Exercise 1>
Can you condense the paragraph beginning "While the IT industry is shifting" in the excerpt on IT job losses into a short bulleted list that keeps its main facts?
Exercise 2>
Answer these questions from the excerpt on IT job losses:
(a) About how many employees can manage with their existing skills?
(b) How have many IT companies already put employees on notice?
(c) How does the number of layoffs compare with last year's?

While the IT industry is shifting towards digital technologies and automation, a majority of the workforce cannot be trained with the required skill-sets or will not be required, and companies warned of high job losses at middle and senior levels. Out of the 24 lakhs employees, only about 50 percent, or approximately 12 lakh, can be re-trained and about 6 lakh can manage with existing skills. The rest, approximately 6 lakh professionals will lose their jobs over the next three years. However, preparing the ground for layoffs, many IT companies have already put a higher number of employees on notice by awarding them the lowest ratings in the appraisal process. Major IT companies in India are looking to implement cost cutting strategies by laying off more employees with high salary packages on account of a “more rigorous” performance evaluation process. The number is at least twice the employees laid off by the companies last year, reflecting their under-preparedness in adapting to newer technologies and dealing with the fallout from US President Donald Trump’s protectionist policies.

Data records:

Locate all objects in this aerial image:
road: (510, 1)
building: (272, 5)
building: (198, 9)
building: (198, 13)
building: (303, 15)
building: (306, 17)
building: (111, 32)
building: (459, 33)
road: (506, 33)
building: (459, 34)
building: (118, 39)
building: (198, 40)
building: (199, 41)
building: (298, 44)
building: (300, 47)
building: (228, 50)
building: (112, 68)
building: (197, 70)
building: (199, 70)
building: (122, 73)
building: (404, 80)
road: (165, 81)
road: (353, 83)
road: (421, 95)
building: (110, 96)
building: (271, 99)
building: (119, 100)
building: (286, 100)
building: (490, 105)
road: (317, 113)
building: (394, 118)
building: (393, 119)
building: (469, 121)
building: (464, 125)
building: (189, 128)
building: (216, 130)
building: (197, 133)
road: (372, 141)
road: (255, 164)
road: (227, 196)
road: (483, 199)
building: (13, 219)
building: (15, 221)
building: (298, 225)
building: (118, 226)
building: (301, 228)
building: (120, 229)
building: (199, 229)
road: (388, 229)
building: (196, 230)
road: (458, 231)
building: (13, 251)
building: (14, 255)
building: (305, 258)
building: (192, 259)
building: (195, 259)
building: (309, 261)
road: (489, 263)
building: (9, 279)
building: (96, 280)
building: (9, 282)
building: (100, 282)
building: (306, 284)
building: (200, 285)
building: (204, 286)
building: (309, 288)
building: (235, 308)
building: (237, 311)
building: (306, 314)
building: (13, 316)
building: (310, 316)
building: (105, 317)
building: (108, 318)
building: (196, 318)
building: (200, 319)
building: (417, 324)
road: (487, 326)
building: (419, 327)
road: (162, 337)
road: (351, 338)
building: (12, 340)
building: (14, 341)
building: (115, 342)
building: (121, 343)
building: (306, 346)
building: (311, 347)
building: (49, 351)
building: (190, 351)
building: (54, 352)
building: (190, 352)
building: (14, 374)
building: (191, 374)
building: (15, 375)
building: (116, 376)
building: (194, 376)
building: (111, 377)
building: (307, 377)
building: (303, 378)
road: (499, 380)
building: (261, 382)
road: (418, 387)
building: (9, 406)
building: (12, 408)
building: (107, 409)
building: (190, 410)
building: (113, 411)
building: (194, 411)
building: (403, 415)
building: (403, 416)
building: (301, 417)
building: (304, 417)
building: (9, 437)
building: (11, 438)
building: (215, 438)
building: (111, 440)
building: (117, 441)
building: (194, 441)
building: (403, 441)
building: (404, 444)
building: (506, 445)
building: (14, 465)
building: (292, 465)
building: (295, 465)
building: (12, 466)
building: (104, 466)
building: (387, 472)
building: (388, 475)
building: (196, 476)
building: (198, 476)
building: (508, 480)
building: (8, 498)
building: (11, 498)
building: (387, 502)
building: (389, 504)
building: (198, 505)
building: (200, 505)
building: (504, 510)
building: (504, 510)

Result 1>
- The IT industry is moving toward digital technologies and automation, and companies warn of high job losses at middle and senior levels.
- Of 24 lakh employees, about 12 lakh (roughly 50 percent) can be re-trained, and about 6 lakh can manage with existing skills.
- The remaining 6 lakh or so are expected to lose their jobs over the next three years.
- Many companies have already put more employees on notice by giving them the lowest appraisal ratings.
- Major Indian IT firms plan to cut costs by laying off more highly paid employees under a "more rigorous" performance evaluation.
- The number is at least twice last year's layoffs. This reflects the companies' under-preparedness for newer technologies and the fallout from US President Donald Trump's protectionist policies.

Result 2>
(a) About 6 lakh.
(b) By awarding them the lowest ratings in the appraisal process.
(c) It is at least twice the number laid off last year.